There was a moment of hesitation, and then Cartwright stumbled to his feet, one hand curved protectively over his stomach. “I am,” he said, shooting a venomous look at Amatis, who only smiled.
Sebastian held up the Infernal Cup. “Then, come forward.”
Cartwright moved toward Sebastian, and as he did, the other Shadowhunters broke formation, surging toward the place where Sebastian stood, forming a ragged line. Amatis stood serenely to the side, her hands folded. Clary stared at her, willing the older woman to look at her. It was Luke’s sister. If things had gone as planned, she would have been Clary’s step-aunt now.
Amatis. Clary thought of her small canal house in Idris, the way she had been so kind, the way she had loved Jace’s father so much. Please look at me, she thought. Please show me you’re still yourself. As if Amatis had heard her silent prayer, she raised her head and looked directly at Clary.
And smiled. Not a kind smile or a reassuring smile. Her smile was dark and cold and quietly amused. It was the smile of someone who would watch you drown, Clary thought, and not lift a finger to help. It was not Amatis’s smile. It was not Amatis at all. Amatis was gone.

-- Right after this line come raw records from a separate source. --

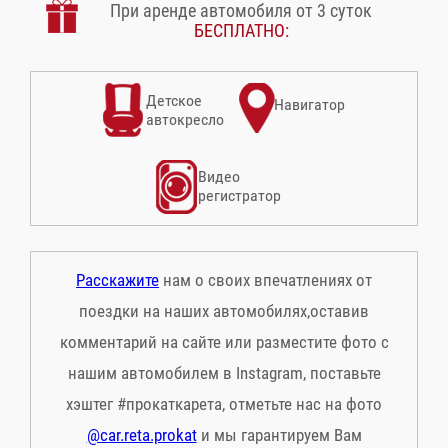
При аренде автомобиля от 3 суток
БЕСПЛАТНО:
Детское
Навигатор
автокресло
Видео
регистратор
Расскажите
нам о своих впечатлениях от
поездки на наших автомобилях,оставив
комментарий на сайте или разместите фото с
нашим автомобилем в Instagram, поставьте
хэштег #прокаткарета, отметьте нас на фото
@car.reta.prokat
и мы гарантируем Вам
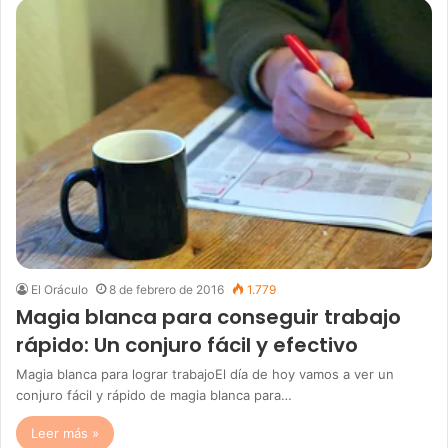
El Oráculo
8 de febrero de 2016
1.779
Magia blanca para conseguir trabajo
rápido: Un conjuro fácil y efectivo
Magia blanca para lograr trabajoEl día de hoy vamos a ver un
conjuro fácil y rápido de magia blanca para…
Leer más »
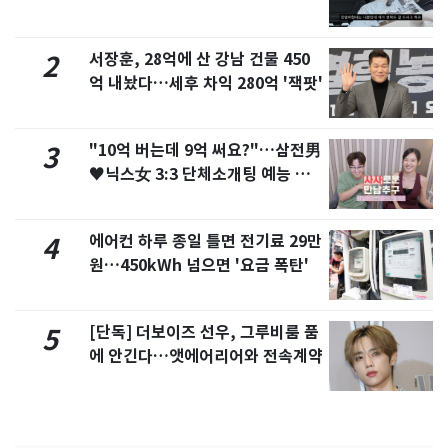
서 언급
서장훈, 28억에 산 강남 건물 450
2
억 내놨다…세후 차익 280억 '잭팟'
"10억 버는데 9억 써요?"…삼전男
3
♥닉스女 3:3 단체소개팅 예능 화
제
에어컨 하루 종일 틀면 전기료 29만
4
원…450kWh 넘으면 '요금 폭탄'
[단독] 더보이즈 선우, 그루비룸 품
5
에 안긴다…앳에어리어와 전속계약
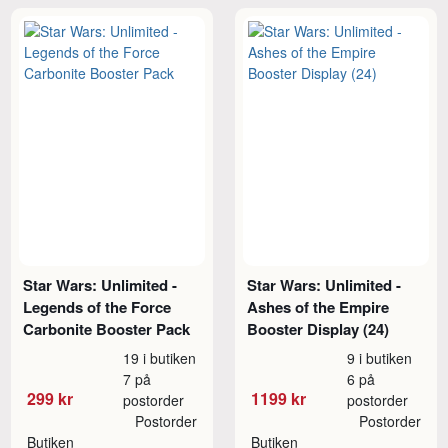
Star Wars: Unlimited -
Star Wars: Unlimited -
Legends of the Force
Ashes of the Empire
Carbonite Booster Pack
Booster Display (24)
19 i butiken
9 i butiken
7 på
6 på
299 kr
1199 kr
postorder
postorder
Postorder
Postorder
Butiken
Butiken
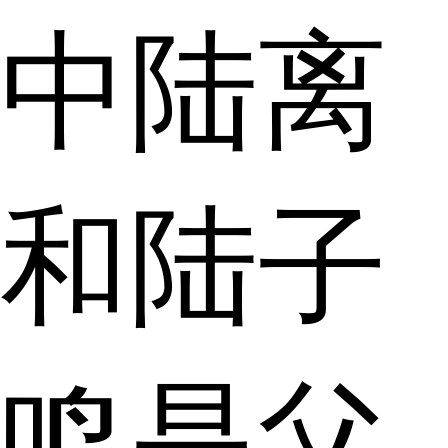
中陆离
和陆子
鸣是父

Jace had taken his hand from her mouth, but she felt no desire to scream. No one here would help her, and the person standing with his arms around her, prisoning her with his body, wasn’t Jace. The way that clothes retained the shape of their owner even if they had not been worn for years, or a pillow kept the outline of the head of the person who had once slept there even if they were long dead, that was all he was. An empty shell she had filled with her wishes and love and dreams.

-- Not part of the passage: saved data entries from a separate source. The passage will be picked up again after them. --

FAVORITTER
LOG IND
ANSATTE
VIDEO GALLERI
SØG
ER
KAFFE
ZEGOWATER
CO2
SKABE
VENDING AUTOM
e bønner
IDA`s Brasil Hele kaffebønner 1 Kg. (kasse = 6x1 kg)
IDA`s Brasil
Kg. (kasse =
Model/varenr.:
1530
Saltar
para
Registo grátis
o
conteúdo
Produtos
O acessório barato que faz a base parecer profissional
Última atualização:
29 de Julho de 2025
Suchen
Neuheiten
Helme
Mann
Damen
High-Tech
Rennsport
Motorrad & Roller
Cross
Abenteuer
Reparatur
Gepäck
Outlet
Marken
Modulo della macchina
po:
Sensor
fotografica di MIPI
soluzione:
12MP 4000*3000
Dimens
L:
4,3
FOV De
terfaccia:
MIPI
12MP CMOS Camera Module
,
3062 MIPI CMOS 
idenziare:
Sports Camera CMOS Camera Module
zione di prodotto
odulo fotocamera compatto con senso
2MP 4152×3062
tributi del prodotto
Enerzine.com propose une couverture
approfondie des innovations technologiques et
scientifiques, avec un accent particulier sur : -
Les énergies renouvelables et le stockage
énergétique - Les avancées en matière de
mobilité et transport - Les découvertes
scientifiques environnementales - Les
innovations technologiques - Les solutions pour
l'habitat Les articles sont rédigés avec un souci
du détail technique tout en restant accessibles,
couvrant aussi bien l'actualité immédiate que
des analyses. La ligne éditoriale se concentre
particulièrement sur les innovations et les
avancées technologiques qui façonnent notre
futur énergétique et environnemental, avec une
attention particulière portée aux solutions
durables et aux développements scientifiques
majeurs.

And in doing so she had done the real Jace a terrible wrong. In her quest to save him, she had almost forgotten who she was saving. And she remembered what he had said to her during those few moments when he had been himself. I hate the thought of him being with you. Him. That other me. Jace had known they were two different people—that himself with the soul scraped out wasn’t himself at all.
He had tried to turn himself over to the Clave, and she hadn’t let him. She hadn’t listened to what he’d wanted. She had made the choice for him—in a moment of flight and panic, but she had made it—not realizing that her Jace would rather die than be like this, and that she’d been not so much saving his life as damning him to an existence he would despise.
She sagged against him, and Jace, taking her sudden shift as an indicator that she wasn’t fighting him anymore, loosened his grip on her. The last of the Shadowhunters was in front of Sebastian, reaching eagerly for the Infernal Cup as he held it out. “Clary—,” Jace began.
She never found out what he would have said. There was a cry, and the Shadowhunter reaching for the Cup staggered back, an arrow in his throat. In disbelief Clary whipped her head around and saw, standing on top of the stone dolmen, Alec, in gear, holding his bow. He grinned in satisfaction and reached back over his shoulder for another arrow.
And then, coming from behind him, the rest of them poured out onto the plain. A pack of wolves, running low to the ground, their brindled fur shining in the variegated light. Maia and Jordan were among them, she guessed. Behind them walked familiar Shadowhunters in an unbroken line: Isabelle and Maryse Lightwood, Helen Blackthorn and Aline Penhallow, and Jocelyn, her red hair visible even at a distance. With them was Simon, the hilt of a silver sword protruding over the curve of his shoulder, and Magnus, hands crackling with blue fire.
Her heart leaped in her chest. “I’m here!” she called out to them. “I’m here!”